— Data for this exercise —
···
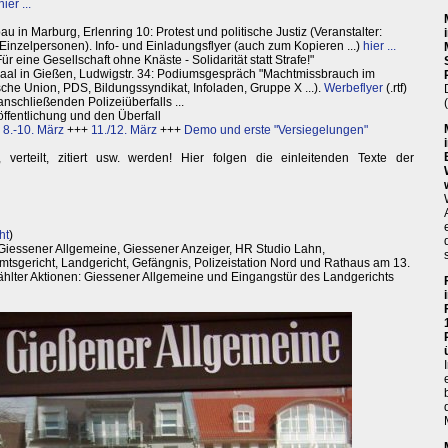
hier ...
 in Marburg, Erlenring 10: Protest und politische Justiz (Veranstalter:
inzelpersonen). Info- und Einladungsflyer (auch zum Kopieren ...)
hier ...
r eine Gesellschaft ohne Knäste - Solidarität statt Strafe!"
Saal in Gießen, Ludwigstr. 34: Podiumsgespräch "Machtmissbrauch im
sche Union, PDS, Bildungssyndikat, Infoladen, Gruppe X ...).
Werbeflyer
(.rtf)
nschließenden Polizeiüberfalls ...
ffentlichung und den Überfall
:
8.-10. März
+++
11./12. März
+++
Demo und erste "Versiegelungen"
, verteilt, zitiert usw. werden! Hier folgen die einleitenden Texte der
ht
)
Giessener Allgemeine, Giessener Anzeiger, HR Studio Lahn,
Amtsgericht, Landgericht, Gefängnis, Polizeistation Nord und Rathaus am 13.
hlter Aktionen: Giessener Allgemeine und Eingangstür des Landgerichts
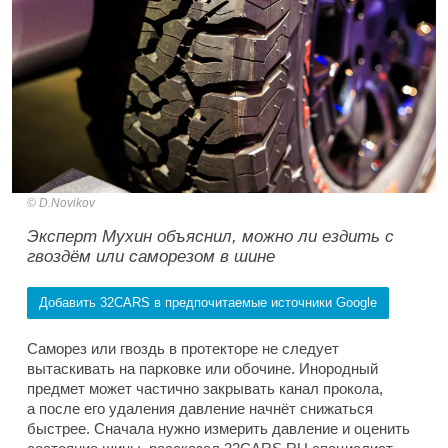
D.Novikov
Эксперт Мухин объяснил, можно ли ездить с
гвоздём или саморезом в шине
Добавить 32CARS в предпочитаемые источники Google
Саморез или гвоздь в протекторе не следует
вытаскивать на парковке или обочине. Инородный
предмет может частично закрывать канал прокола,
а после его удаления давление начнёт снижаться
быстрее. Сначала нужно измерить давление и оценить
···
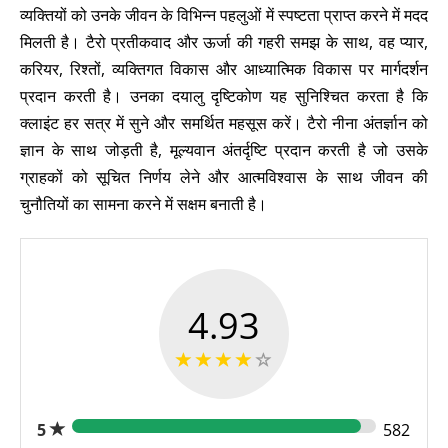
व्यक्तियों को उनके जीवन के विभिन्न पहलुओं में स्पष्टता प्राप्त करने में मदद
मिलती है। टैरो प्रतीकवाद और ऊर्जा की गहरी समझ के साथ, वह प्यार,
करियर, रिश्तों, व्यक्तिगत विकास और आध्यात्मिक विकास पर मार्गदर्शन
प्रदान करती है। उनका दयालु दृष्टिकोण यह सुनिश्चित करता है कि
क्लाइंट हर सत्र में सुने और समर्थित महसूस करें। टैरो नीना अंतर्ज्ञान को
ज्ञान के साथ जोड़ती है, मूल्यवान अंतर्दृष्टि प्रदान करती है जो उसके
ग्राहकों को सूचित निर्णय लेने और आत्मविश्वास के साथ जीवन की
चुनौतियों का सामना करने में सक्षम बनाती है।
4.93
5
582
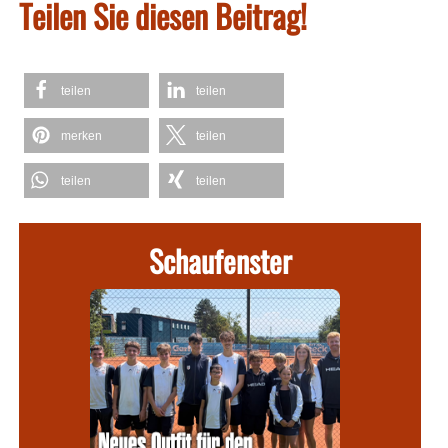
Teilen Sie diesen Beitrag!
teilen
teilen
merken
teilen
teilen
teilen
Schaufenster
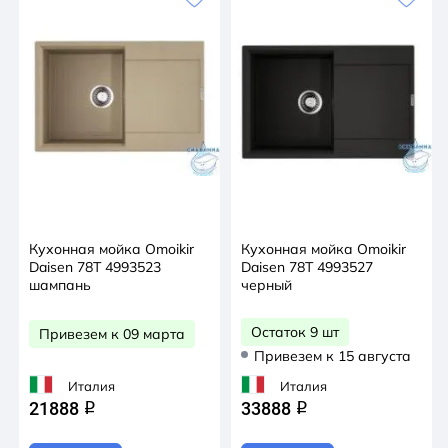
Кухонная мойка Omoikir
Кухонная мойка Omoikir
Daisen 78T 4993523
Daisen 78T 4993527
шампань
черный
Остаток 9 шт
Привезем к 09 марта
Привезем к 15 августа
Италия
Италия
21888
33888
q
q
···
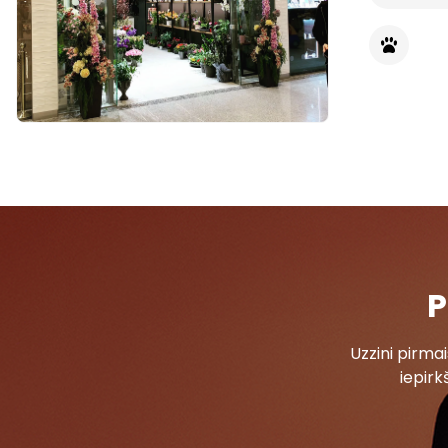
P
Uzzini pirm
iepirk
···
— Exercise objective —
Among the lines above, return each one holding the string "Allgemeine".

— Answer box —
Giessener Allgemeine, Giessener Anzeiger, HR Studio Lahn,
hlter Aktionen: Giessener Allgemeine und Eingangstür des Landgerichts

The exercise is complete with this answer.